P. S. If you have the heart, write Catrin a few lines addressed here. Your hand will do her more good than physic.
The library blurred and steadied. Sorrow rose, clean and unexpected.
He has known grief, she thought, not the gentleman’s abstract kind, but the raw kind that leaves fingerprints on a life. She pressed her thumb to the tidy signature, then folded the sheet along its old wound and laid it back as she had found it. Her fingers hovered over the next letter, one corner already bent back as if in invitation, or dare.
As her fingertip made contact with the letter, the fire gave a quick, low crackle. A wave of heat rolled through the room then fled, leaving the air cold as a mid-winter night. The lamp at her elbow flared and guttered. Somewhere in the walls, a metal flue ticked.
Across the room, a book toppled from a high shelf and hit the floor with a solid thud. Another slid after it, landing atop the first. Beneath her hand, the brass box shuddered, and she snatched her fingers back as the lid snapped shut. The skin of her palm prickled as though it had been kissed by steam. The air grew heavy with the stink of wet ash and old roses rotting on the stem.
Isabella surged to her feet and turned toward the library door.
The girl she had seen before stood between Isabella and escape. She looked older now, not a child anymore, but neither was she an adult. Her nightgown hung straight from narrow shoulders, pink satin ribbons at the throat and cuffs, the hem singed black. She lifted one pale hand and at the lazy sweep of her fingers the nearest shelf bucked and swayed, pitching volumes from their places, leather and paper drumming the floor with muffled blows.
Fear rose cold and clean to shiver along Isabella’s skin. All her life the wraiths had been a constant, thin as frost, insubstantial, sighing and silvery, there but not there, unable to so much as lift a curl of hair. She had borne them, endured them, pitied them sometimes.
This one was not that. This one had weight. It occupied air. It cast the faintest shadow where no shadow ought to be. And it could move items in the physical world at will.
“Who are you?” Isabella asked. “What do you want of me?” Because there was the truth of it. This creature wanted something from her.
The girl stared at her with fathomless eyes. Her head turned to the right, chin grazing the line of her shoulder. Then, obscenely, it kept turning, slow and deliberate, until her nose pointed toward the small bumps of her spine. From her wrist, a pink ribbon slipped free and slithered to the floor, crawling across the carpet to touch the tip of Isabella’s boot. There it lay like something shed, pale satin against burgundy nap.
The wraith’s head unwound and with a sharp snap faced Isabella once more.

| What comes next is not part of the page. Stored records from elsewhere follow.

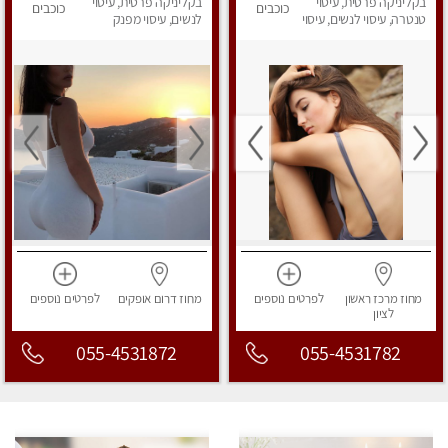
בקליניקה פרטית, עיסוי
פרטי!
בקליניקה פרטית, עיסוי
כוכבים
כוכבים
טנטרה, עיסוי לנשים, עיסוי
לנשים, עיסוי מפנק
מפנק
מחוז מרכז
ראשון
לפרטים
נוספים
מחוז דרום
אופקים
לפרטים
נוספים
לציון
055-4531872
055-4531782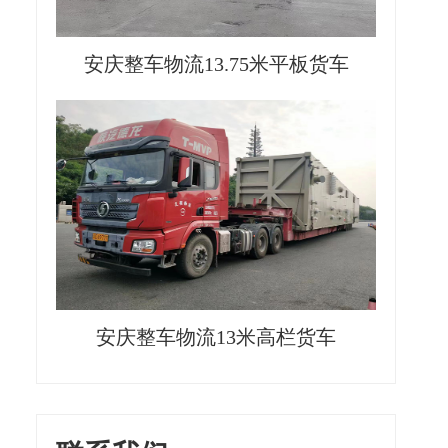
安庆整车物流13.75米平板货车
安庆整车物流13米高栏货车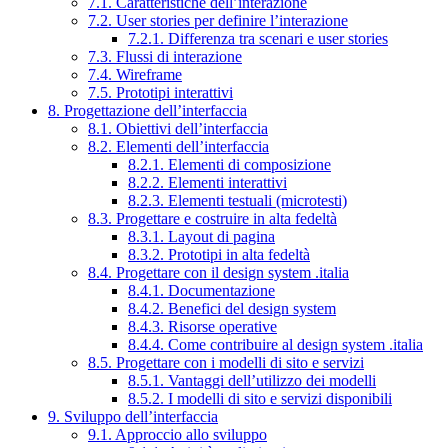
7.1. Caratteristiche dell’interazione
7.2. User stories per definire l’interazione
7.2.1. Differenza tra scenari e user stories
7.3. Flussi di interazione
7.4. Wireframe
7.5. Prototipi interattivi
8. Progettazione dell’interfaccia
8.1. Obiettivi dell’interfaccia
8.2. Elementi dell’interfaccia
8.2.1. Elementi di composizione
8.2.2. Elementi interattivi
8.2.3. Elementi testuali (microtesti)
8.3. Progettare e costruire in alta fedeltà
8.3.1. Layout di pagina
8.3.2. Prototipi in alta fedeltà
8.4. Progettare con il design system .italia
8.4.1. Documentazione
8.4.2. Benefici del design system
8.4.3. Risorse operative
8.4.4. Come contribuire al design system .italia
8.5. Progettare con i modelli di sito e servizi
8.5.1. Vantaggi dell’utilizzo dei modelli
8.5.2. I modelli di sito e servizi disponibili
9. Sviluppo dell’interfaccia
9.1. Approccio allo sviluppo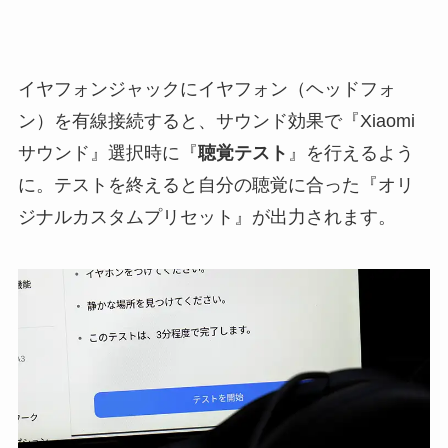
イヤフォンジャックにイヤフォン（ヘッドフォ
ン）を有線接続すると、サウンド効果で『Xiaomi
サウンド』選択時に『
聴覚テスト
』を行えるよう
に。テストを終えると自分の聴覚に合った『オリ
ジナルカスタムプリセット』が出力されます。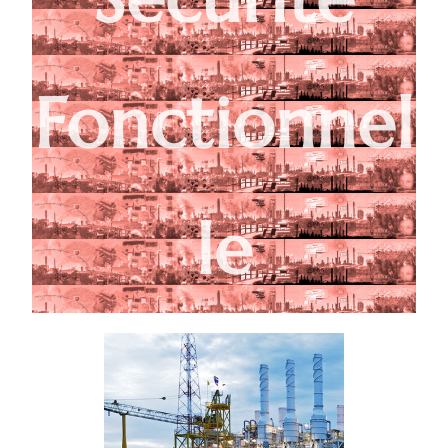
Fonctionnel
le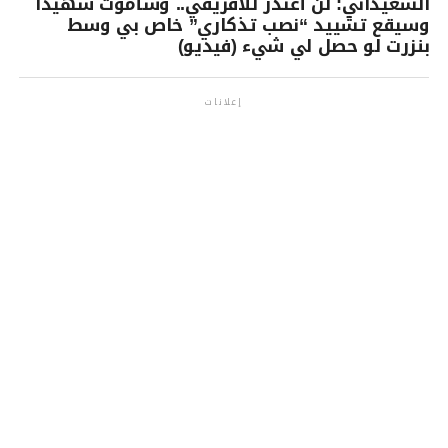
السعيداني: لن أعتذر للافريقي.. وسأموت شهيدا
وسيقع تشييد “نصب تذكاري” خاص بي وسط
بنزرت لو حصل لي شيء (فيديو)
إعلانات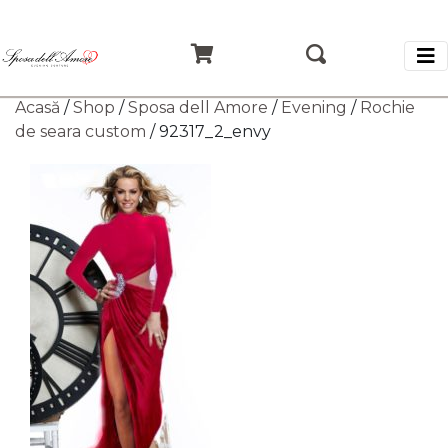
Acasă
/
Shop
/
Sposa dell Amore
/
Evening
/
Rochie
de seara custom
/ 92317_2_envy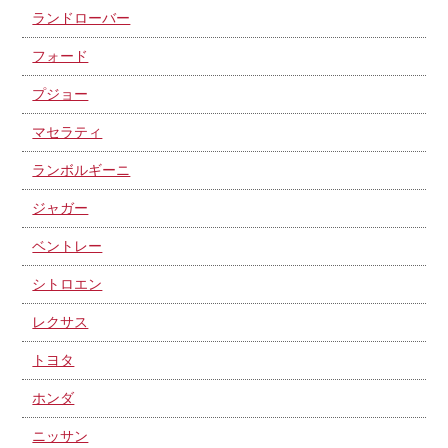
ランドローバー
フォード
プジョー
マセラティ
ランボルギーニ
ジャガー
ベントレー
シトロエン
レクサス
トヨタ
ホンダ
ニッサン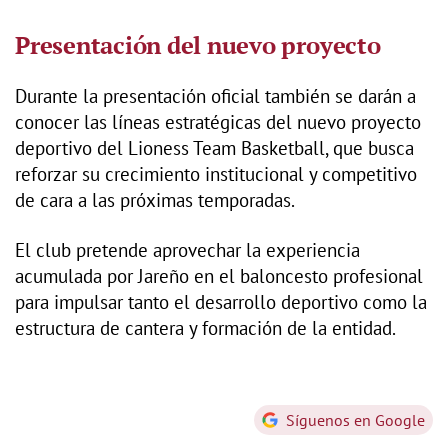
Presentación del nuevo proyecto
Durante la presentación oficial también se darán a
conocer las líneas estratégicas del nuevo proyecto
deportivo del Lioness Team Basketball, que busca
reforzar su crecimiento institucional y competitivo
de cara a las próximas temporadas.
El club pretende aprovechar la experiencia
acumulada por Jareño en el baloncesto profesional
para impulsar tanto el desarrollo deportivo como la
estructura de cantera y formación de la entidad.
Síguenos en Google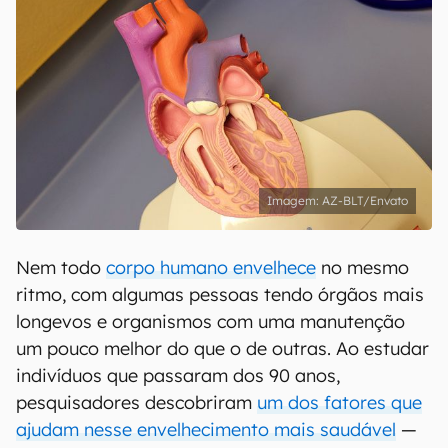
AZ-BLT/Envato
Nem todo
corpo humano envelhece
no mesmo
ritmo, com algumas pessoas tendo órgãos mais
longevos e organismos com uma manutenção
um pouco melhor do que o de outras. Ao estudar
indivíduos que passaram dos 90 anos,
pesquisadores descobriram
um dos fatores que
ajudam nesse envelhecimento mais saudável
—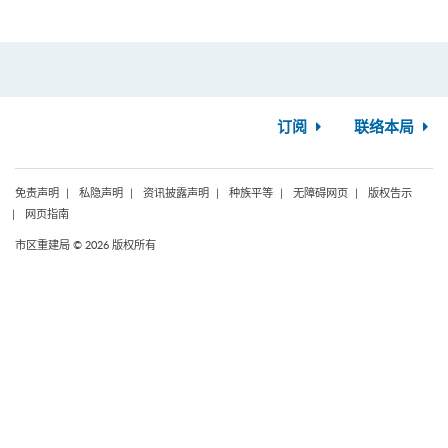
订阅
联络本局
免责声明
私隐声明
资讯披露声明
种族平等
无障碍网页
版权告示
网页指南
市区重建局 © 2026 版权所有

The ribbon struck, snake fast, coiling Isabella’s ankle, climbing her skirt, biting tight at her wrist. With a gasp, she jerked back. Heat and cold flared together. Pain lanced to the bone. A stink rose, like tallow and charred meat and for a terrible instant, she thought it was her own flesh.
A crackle ran the ceiling followed by a roar. A wall of heat slammed her. Isabella jerked her arm up to shield her face and stumbled back.

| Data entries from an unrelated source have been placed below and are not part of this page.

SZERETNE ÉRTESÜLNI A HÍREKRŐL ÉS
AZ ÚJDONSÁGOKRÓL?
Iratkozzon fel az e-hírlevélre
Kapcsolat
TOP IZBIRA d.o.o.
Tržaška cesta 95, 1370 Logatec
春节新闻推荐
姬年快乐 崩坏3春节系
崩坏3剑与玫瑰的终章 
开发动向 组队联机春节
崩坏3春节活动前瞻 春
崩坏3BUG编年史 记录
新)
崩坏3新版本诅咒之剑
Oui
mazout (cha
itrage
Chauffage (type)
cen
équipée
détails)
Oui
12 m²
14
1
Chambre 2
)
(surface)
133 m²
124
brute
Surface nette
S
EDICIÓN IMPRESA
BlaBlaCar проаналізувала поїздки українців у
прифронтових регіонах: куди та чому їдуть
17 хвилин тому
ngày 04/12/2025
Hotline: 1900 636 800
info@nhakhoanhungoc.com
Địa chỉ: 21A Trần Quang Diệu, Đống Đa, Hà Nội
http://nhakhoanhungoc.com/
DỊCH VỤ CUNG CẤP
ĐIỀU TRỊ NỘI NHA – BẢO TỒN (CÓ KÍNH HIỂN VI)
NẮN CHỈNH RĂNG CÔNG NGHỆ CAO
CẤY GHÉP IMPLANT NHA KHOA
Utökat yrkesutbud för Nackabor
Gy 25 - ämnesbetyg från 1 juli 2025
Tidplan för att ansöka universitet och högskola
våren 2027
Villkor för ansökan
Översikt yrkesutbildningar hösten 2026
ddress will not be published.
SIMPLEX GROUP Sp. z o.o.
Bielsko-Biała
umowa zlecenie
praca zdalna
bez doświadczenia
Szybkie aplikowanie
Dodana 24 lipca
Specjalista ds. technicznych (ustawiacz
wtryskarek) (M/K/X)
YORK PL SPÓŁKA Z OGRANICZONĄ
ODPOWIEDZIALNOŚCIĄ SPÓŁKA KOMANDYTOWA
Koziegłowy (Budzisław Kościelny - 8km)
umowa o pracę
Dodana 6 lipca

“Enough,” she said, and heard her father’s tone from that day at St. Jude’s in her own voice.
The ribbon slackened; the heat dropped away. Somewhere, a latch lifted with a soft click and the crushing pressure in the room released. Isabella steadied herself with a hand against the desk and looked about.
The library was empty.
Would that she could pretend she had imagined the whole of it. But the books from the nearby shelf lay scattered across the floor and a single length of pink satin ribbon lay at her feet, burned black at one end. She bent with shaking knees, wrapped it once around her fingers, and slid it into her pocket.

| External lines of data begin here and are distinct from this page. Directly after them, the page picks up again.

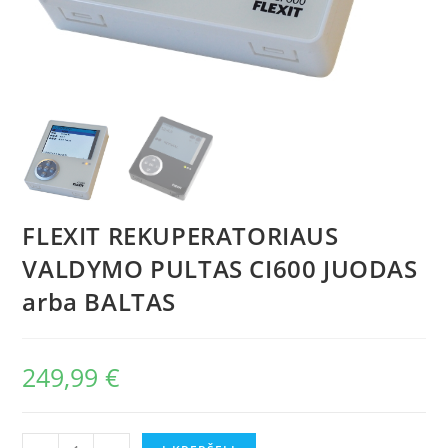
FLEXIT REKUPERATORIAUS
VALDYMO PULTAS CI600 JUODAS
arba BALTAS
249,99
€
produkto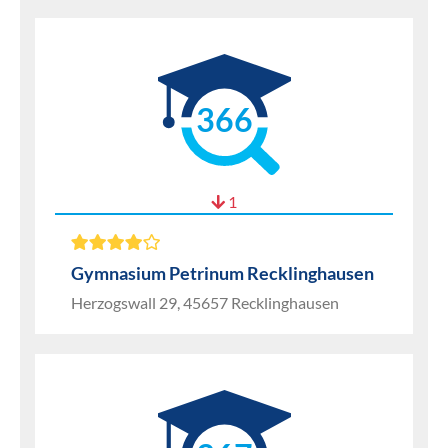
366
1
Gymnasium Petrinum Recklinghausen
Herzogswall 29, 45657 Recklinghausen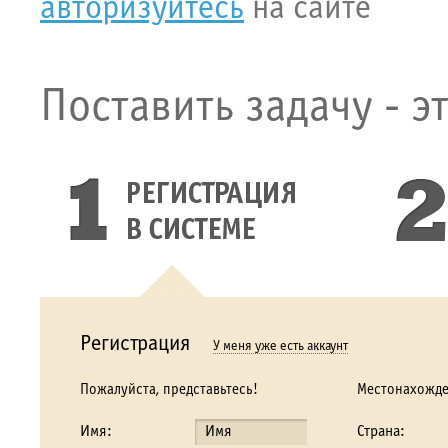
авторизуйтесь
на сайте
Поставить задачу - э
Регистрация
У меня уже есть аккаунт
Пожалуйста, представьтесь!
Местонахожд
Имя:
Страна: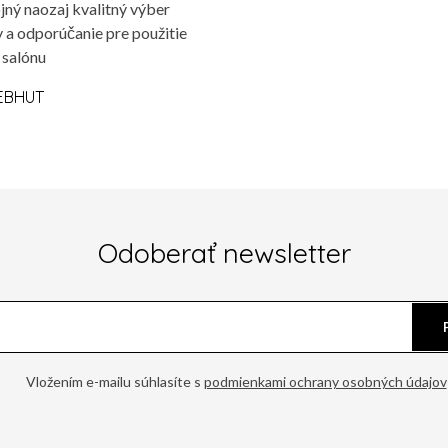
jný naozaj kvalitný výber
 a odporúčanie pre použitie
 salónu
EBHUT
Odoberať newsletter
Vložením e-mailu súhlasíte s
podmienkami ochrany osobných údajov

Anger bled through what fear remained.
“You want something of me,” she said into the hush. “Whatever it is, you will not win by terror.”
She went to the box and turned the key, locking it once more then slipped the chain back over her head and tucked it away so the metal lay against her skin. Lifting the lamp, she set her shoulders and left the library.
Somewhere deep in the house, metal scraped along stone once, twice, and then stopped, satisfied as a cat that had trapped the mouse.